Reproduce the lines of the listing from the line containing "## Версия 0.0.5 - LaraQueue (в разработке)" up to and including the line containing "### 🏷️ Type Hints - Полное покрытие типами".

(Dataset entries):
━━━

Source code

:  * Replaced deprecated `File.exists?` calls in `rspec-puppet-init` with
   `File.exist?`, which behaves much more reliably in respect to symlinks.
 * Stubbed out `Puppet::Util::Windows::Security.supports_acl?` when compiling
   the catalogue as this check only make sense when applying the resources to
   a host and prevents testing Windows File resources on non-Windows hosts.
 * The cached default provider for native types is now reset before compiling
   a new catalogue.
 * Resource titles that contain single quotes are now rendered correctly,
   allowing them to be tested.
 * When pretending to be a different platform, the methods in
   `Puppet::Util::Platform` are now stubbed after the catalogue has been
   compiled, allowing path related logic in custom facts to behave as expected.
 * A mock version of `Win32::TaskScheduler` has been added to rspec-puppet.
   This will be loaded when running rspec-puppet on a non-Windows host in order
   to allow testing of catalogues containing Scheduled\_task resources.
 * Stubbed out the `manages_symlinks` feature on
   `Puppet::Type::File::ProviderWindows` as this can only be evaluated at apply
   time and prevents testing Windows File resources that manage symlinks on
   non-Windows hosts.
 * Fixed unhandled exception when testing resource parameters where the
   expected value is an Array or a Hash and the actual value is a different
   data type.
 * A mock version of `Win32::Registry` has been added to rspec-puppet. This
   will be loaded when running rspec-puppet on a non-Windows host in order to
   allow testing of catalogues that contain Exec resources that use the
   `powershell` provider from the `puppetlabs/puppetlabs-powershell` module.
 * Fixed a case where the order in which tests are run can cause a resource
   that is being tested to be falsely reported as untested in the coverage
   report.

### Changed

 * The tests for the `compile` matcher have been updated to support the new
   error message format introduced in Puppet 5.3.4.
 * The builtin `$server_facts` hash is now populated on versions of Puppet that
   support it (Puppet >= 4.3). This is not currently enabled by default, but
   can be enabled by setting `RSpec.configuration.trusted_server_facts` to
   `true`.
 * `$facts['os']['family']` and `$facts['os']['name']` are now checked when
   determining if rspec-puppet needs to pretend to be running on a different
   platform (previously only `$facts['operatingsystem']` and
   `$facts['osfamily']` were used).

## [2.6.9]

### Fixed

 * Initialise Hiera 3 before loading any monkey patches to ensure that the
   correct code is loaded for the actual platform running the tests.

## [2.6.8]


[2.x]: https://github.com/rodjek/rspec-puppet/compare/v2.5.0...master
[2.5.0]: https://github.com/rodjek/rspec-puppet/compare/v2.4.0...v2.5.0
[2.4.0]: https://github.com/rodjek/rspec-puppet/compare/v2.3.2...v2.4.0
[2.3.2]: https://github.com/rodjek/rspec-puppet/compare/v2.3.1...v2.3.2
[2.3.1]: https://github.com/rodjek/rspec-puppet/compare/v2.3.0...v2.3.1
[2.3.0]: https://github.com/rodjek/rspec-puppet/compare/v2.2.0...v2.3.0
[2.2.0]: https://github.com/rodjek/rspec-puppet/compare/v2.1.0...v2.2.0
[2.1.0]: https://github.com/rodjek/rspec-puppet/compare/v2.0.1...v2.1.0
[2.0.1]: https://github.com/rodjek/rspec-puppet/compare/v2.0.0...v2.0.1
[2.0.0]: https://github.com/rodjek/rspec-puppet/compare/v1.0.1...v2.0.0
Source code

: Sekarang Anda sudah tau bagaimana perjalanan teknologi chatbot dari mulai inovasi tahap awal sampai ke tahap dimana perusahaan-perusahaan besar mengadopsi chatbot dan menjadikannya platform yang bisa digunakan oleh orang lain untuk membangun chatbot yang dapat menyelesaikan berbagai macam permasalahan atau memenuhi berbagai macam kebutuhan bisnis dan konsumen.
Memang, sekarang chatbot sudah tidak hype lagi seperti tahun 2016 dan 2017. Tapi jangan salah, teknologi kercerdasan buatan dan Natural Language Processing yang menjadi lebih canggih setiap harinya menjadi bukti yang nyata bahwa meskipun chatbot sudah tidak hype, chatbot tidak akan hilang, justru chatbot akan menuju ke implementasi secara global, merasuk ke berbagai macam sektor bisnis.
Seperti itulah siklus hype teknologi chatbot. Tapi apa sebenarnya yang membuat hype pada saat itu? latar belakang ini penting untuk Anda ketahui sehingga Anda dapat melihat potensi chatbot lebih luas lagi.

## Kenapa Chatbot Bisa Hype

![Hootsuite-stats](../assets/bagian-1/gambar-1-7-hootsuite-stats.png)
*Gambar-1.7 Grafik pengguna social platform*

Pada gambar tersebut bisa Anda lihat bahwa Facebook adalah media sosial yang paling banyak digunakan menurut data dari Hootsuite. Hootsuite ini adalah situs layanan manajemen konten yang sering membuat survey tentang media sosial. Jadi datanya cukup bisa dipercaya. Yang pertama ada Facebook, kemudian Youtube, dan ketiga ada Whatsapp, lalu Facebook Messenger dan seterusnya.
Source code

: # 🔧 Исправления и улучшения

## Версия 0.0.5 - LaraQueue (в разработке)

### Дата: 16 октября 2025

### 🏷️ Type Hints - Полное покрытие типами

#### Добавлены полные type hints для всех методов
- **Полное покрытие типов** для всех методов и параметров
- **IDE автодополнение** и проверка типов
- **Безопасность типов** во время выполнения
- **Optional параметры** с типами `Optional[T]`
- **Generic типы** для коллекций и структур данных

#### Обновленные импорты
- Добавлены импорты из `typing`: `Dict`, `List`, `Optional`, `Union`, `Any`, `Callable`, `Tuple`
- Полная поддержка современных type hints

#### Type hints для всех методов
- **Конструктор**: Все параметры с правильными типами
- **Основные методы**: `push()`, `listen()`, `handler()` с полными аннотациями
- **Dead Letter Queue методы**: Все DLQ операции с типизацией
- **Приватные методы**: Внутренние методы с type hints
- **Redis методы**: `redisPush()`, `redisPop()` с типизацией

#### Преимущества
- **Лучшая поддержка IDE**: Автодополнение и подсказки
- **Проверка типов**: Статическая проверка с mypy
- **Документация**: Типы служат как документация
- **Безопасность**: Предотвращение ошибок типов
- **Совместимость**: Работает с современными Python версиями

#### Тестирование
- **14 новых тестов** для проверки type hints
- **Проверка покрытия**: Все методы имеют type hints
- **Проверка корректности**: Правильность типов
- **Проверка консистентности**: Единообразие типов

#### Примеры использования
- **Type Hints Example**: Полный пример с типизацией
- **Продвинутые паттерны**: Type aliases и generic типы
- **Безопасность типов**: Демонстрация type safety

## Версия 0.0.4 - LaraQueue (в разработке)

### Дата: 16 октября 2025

━━━

(Output for this exercise):
## Версия 0.0.5 - LaraQueue (в разработке)

### Дата: 16 октября 2025

### 🏷️ Type Hints - Полное покрытие типами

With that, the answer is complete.